— START OF PROVIDED RECORDS —

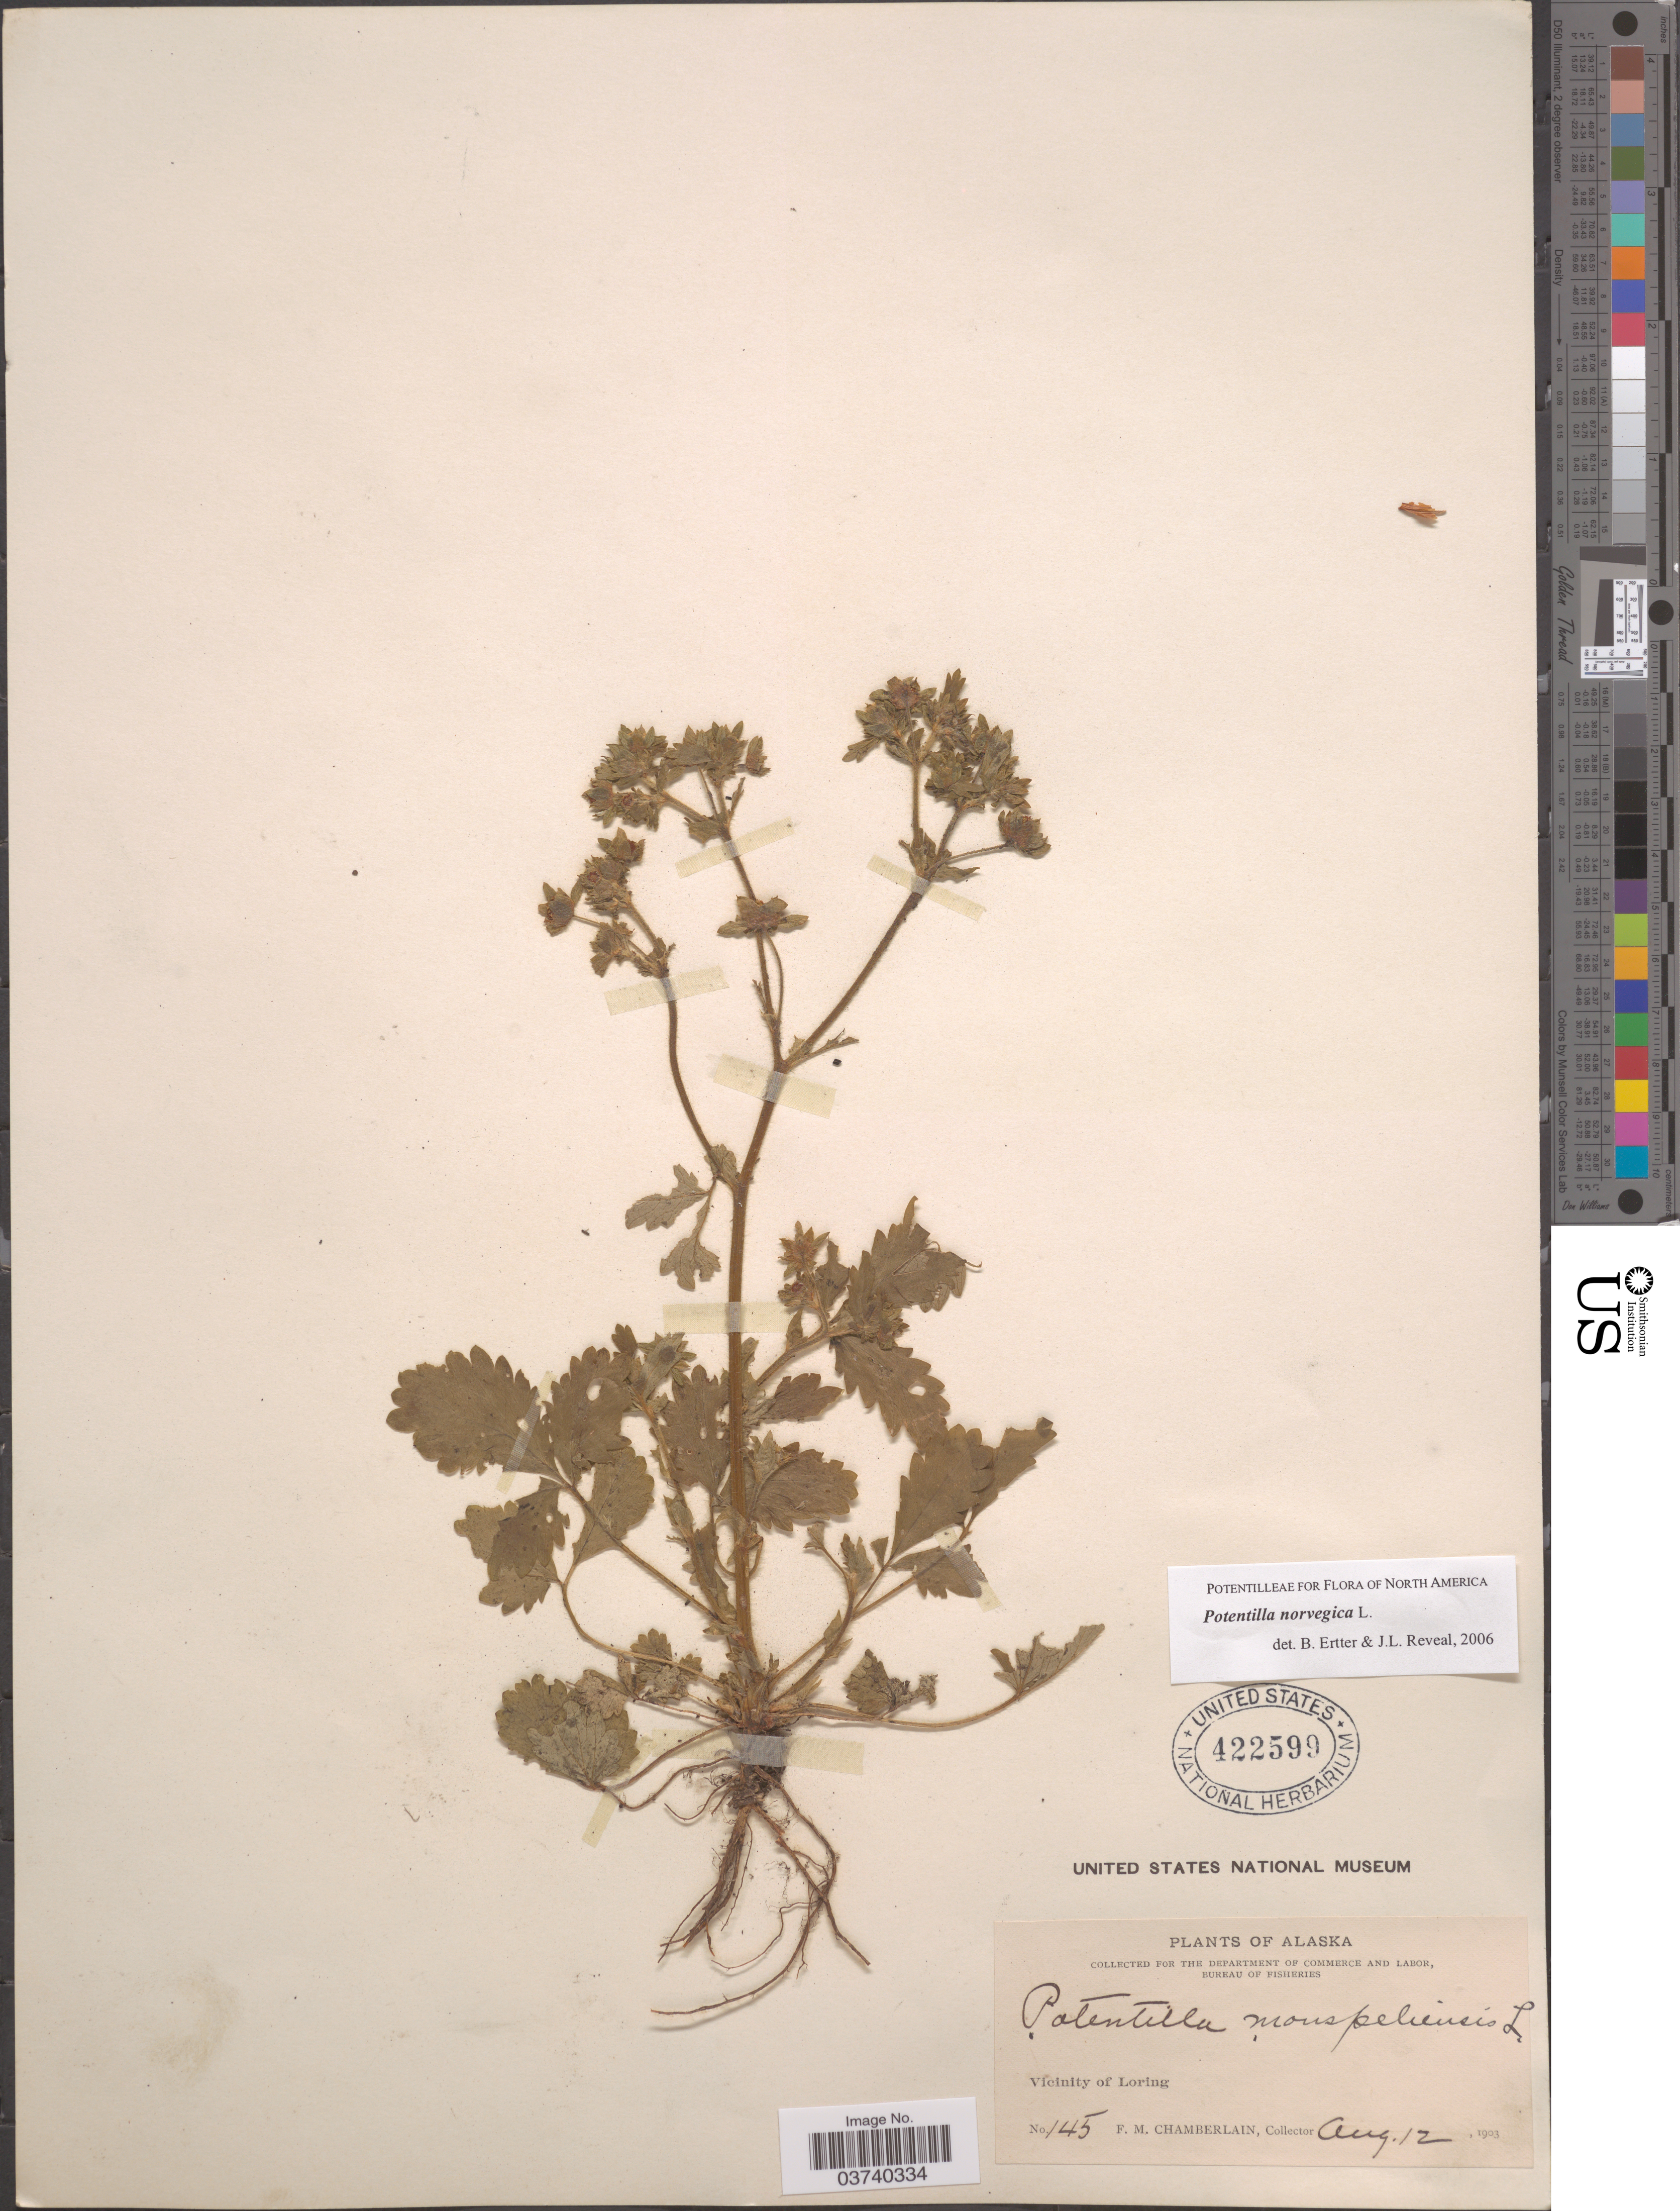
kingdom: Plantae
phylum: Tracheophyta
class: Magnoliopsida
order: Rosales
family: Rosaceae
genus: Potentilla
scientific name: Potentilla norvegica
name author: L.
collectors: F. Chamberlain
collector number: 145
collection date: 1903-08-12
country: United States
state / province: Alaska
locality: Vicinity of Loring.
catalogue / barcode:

— END OF PROVIDED RECORDS —

# [YOUR GOAL]
Please extract the lines running from the one containing "collector number: 145" through the last line of the entries, both ends included, and copy them without any changes.

# [WORKED SOLUTION]
collector number: 145
collection date: 1903-08-12
country: United States
state / province: Alaska
locality: Vicinity of Loring.
catalogue / barcode:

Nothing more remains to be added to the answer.